WORK REQUIRED: Find and copy the lines in the records beneath this task that contain the word "Gastroenterology".

RECORDS FOR THIS EXERCISE:
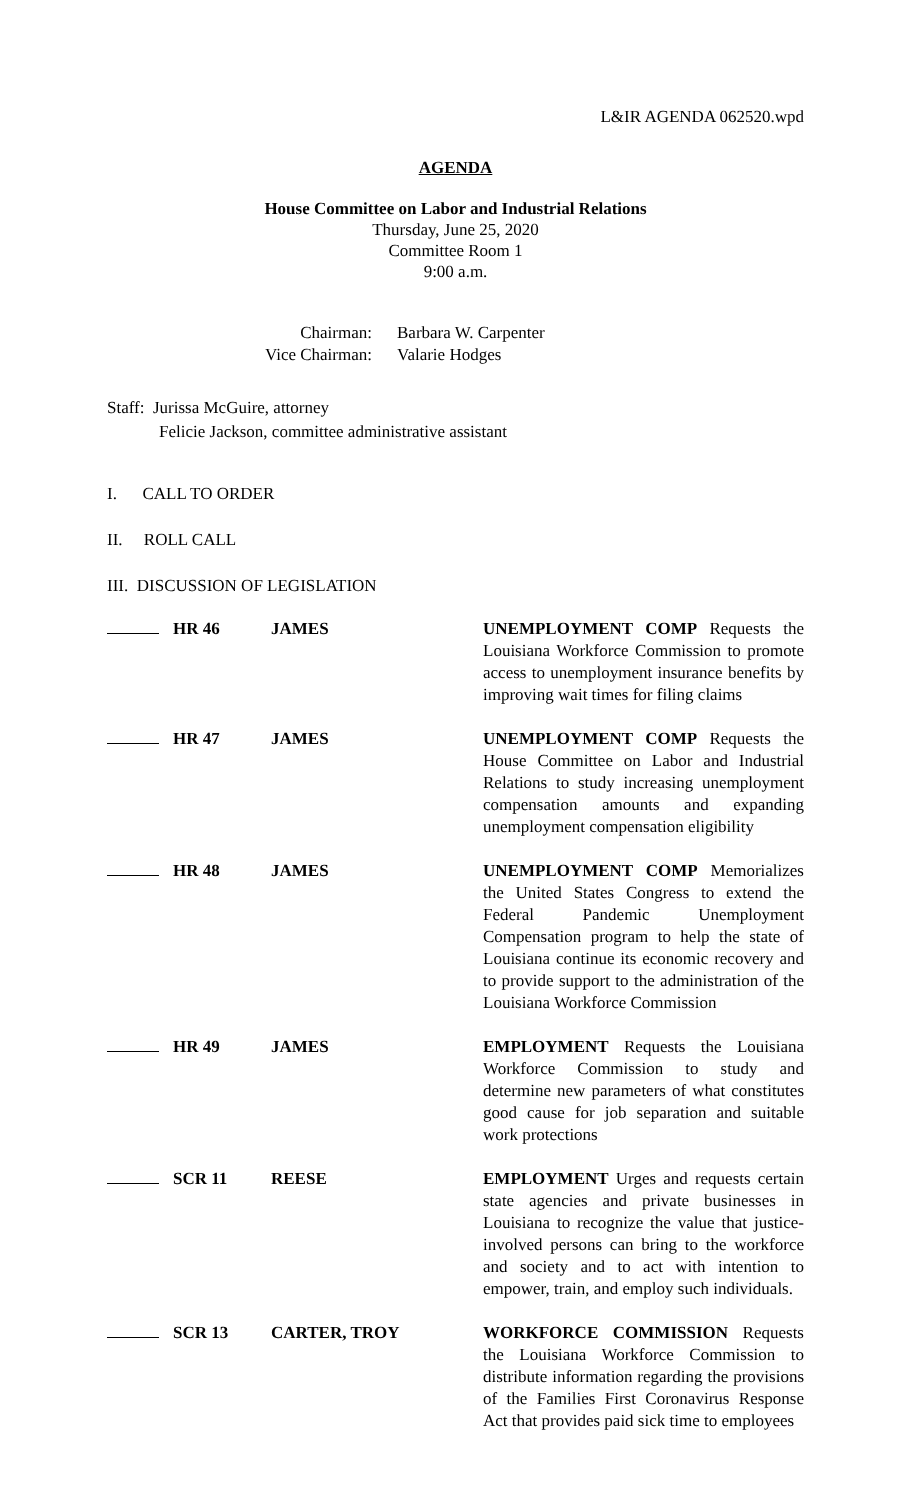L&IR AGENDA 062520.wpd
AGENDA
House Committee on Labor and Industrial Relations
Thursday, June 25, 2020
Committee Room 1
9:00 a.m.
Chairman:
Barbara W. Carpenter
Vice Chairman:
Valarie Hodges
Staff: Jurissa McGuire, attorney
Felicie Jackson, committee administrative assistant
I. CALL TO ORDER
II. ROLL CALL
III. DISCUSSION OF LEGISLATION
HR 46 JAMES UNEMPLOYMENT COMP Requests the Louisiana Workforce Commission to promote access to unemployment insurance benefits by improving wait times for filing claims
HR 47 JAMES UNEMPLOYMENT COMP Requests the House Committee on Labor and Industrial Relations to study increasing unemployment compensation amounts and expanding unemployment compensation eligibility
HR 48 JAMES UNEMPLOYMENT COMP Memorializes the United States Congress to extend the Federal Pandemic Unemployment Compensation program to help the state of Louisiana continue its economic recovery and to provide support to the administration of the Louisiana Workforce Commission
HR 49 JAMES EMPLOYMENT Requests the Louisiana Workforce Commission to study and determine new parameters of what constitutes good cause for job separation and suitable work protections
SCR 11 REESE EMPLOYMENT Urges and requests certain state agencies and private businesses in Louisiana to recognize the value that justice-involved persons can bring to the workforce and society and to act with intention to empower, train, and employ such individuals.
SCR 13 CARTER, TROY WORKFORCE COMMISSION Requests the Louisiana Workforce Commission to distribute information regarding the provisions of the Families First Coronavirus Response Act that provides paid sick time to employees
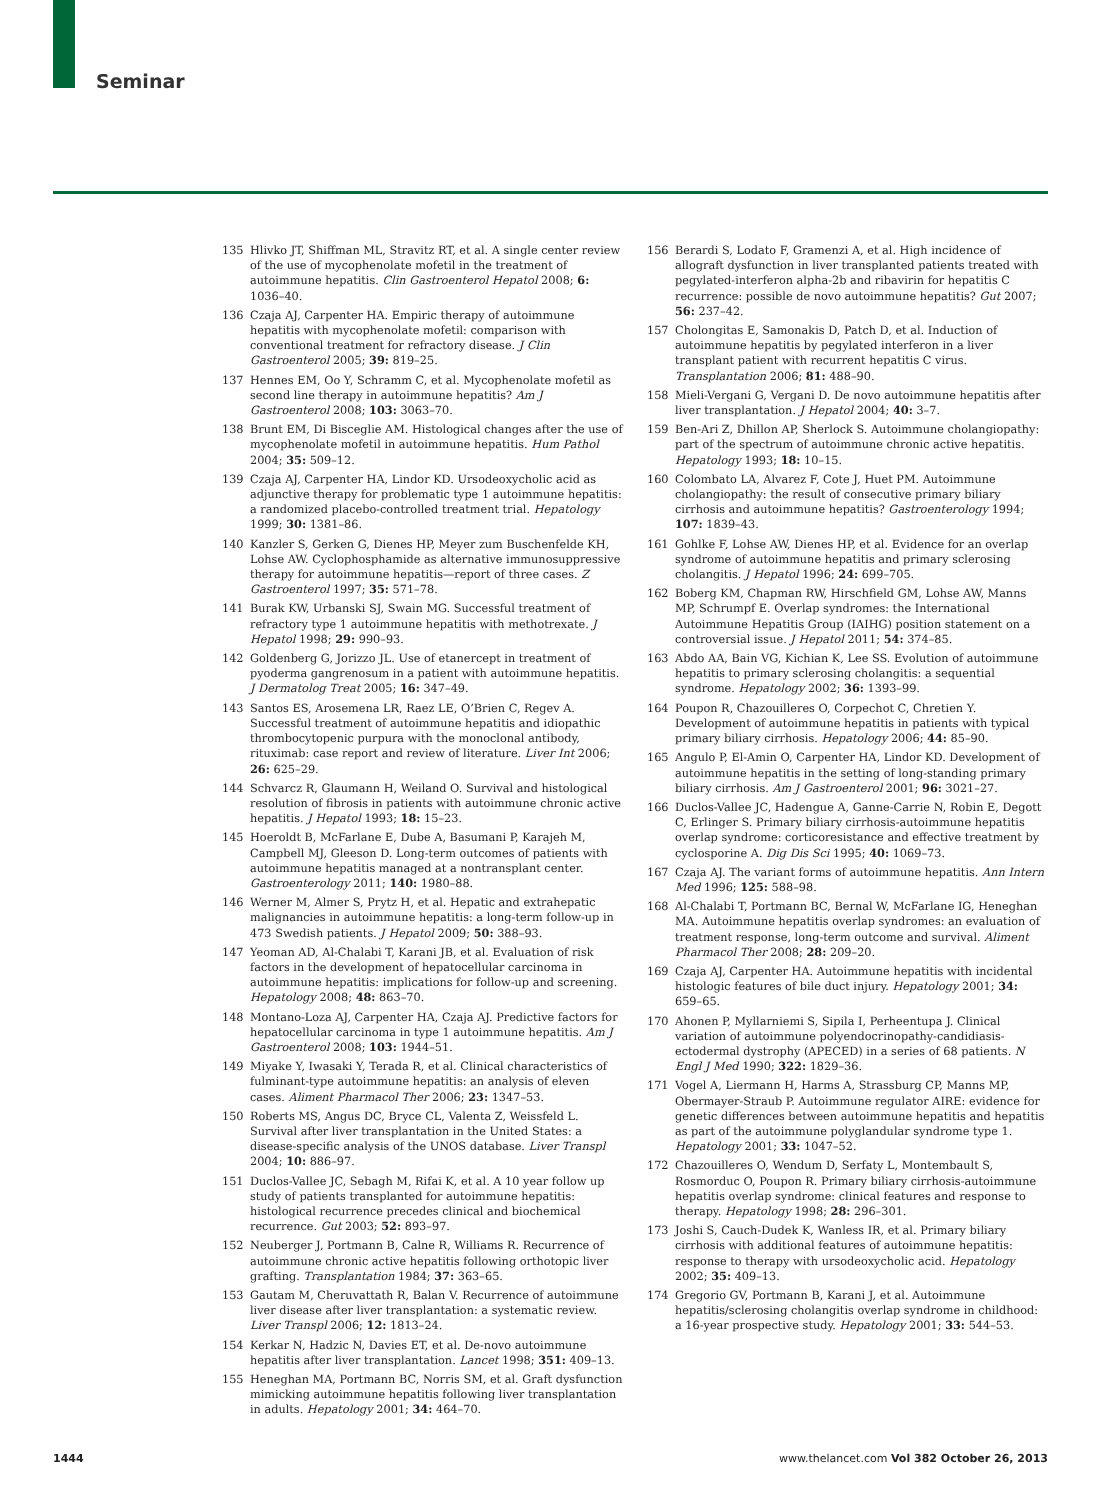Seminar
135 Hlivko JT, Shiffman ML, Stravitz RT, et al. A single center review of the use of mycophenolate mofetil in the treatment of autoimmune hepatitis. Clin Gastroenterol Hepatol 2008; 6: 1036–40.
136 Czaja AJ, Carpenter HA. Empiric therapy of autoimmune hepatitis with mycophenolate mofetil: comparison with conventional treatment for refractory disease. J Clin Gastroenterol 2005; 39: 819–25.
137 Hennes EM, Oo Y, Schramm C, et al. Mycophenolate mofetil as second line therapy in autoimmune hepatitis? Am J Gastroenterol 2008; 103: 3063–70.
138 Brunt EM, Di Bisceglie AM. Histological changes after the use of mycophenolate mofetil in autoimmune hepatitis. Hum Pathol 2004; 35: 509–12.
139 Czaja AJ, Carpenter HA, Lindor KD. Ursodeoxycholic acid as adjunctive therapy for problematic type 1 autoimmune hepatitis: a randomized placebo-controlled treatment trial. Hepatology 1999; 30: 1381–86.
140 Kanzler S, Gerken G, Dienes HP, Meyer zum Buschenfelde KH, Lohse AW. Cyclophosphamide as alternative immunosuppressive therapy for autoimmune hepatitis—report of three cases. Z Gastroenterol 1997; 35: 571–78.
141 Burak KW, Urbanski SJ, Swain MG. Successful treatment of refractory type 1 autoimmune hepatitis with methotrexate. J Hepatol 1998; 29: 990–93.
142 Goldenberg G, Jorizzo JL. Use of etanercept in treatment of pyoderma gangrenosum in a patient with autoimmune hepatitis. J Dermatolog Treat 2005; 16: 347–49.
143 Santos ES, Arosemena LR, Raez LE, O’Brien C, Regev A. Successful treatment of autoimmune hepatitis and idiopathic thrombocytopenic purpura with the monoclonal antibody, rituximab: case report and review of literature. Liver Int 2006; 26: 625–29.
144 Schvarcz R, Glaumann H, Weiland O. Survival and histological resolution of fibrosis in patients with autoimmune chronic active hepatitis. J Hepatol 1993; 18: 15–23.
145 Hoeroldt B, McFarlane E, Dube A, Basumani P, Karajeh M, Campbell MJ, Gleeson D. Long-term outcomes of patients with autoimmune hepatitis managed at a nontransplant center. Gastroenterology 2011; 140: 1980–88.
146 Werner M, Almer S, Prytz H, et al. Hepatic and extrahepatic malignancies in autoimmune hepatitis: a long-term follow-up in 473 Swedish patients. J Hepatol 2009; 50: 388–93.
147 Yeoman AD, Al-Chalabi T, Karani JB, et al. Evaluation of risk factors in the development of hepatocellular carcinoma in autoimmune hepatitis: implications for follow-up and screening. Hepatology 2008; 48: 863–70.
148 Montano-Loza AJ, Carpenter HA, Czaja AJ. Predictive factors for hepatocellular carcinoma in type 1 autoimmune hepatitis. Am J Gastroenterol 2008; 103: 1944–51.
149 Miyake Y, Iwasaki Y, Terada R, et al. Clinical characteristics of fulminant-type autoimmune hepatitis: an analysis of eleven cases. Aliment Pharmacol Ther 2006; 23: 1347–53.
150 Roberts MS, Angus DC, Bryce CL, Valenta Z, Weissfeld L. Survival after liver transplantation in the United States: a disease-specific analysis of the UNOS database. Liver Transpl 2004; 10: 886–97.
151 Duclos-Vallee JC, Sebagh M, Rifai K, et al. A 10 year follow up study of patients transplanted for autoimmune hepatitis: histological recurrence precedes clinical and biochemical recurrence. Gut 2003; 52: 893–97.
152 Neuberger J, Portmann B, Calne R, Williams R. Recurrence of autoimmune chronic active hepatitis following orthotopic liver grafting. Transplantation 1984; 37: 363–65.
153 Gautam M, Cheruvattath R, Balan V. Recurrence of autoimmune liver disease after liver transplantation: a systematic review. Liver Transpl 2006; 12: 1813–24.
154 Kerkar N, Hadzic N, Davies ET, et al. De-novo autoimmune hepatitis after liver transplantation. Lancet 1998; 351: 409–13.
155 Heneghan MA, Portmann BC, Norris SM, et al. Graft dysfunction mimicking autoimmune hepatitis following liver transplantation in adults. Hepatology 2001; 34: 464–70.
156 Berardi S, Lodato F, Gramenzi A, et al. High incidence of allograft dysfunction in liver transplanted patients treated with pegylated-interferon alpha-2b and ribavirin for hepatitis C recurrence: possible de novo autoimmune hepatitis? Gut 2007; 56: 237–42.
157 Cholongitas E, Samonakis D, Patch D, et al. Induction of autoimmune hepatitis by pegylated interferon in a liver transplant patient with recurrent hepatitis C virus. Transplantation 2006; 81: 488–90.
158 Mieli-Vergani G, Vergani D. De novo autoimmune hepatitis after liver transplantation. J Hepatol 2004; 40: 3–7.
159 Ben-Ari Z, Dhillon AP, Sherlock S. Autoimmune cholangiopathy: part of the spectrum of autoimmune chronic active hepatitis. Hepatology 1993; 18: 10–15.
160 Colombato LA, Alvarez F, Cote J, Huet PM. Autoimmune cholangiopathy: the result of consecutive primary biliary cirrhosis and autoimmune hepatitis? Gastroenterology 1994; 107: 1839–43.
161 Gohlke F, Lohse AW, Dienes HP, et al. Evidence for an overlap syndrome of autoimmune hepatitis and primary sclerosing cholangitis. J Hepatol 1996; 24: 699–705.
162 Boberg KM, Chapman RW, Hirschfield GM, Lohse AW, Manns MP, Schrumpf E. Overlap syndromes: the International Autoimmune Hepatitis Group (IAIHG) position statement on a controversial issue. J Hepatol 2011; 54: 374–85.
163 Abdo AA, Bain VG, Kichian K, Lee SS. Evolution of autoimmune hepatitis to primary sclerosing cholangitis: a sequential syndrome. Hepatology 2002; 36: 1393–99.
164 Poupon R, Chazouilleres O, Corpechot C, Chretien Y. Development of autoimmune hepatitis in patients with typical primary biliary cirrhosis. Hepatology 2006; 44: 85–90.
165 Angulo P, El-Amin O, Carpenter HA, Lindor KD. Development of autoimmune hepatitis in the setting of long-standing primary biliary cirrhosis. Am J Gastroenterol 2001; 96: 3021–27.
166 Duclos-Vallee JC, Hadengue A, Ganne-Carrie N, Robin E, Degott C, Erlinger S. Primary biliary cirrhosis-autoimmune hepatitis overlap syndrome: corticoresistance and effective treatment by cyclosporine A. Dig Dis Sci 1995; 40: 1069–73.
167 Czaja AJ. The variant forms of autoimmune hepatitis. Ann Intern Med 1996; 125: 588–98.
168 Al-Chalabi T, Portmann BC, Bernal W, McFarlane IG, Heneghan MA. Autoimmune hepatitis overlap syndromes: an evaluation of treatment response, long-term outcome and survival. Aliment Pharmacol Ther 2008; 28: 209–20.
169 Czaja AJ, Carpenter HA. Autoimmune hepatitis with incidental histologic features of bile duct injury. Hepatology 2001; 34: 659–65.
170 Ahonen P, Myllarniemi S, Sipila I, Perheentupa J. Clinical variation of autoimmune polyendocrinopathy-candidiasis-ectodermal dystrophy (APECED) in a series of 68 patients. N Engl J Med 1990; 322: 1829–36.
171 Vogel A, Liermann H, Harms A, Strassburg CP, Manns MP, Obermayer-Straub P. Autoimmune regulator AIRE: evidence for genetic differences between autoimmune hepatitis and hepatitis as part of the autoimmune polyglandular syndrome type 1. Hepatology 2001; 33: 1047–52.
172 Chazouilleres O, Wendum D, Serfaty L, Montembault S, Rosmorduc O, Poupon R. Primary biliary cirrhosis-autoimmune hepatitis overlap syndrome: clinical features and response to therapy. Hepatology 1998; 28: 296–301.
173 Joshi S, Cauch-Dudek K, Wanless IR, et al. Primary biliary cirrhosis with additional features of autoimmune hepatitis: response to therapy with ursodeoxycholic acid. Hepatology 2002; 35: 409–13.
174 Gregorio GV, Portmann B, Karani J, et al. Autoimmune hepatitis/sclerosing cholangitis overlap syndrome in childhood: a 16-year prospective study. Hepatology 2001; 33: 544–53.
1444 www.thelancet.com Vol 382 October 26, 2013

ANSWER SPACE:
145 Hoeroldt B, McFarlane E, Dube A, Basumani P, Karajeh M, Campbell MJ, Gleeson D. Long-term outcomes of patients with autoimmune hepatitis managed at a nontransplant center. Gastroenterology 2011; 140: 1980–88.
160 Colombato LA, Alvarez F, Cote J, Huet PM. Autoimmune cholangiopathy: the result of consecutive primary biliary cirrhosis and autoimmune hepatitis? Gastroenterology 1994; 107: 1839–43.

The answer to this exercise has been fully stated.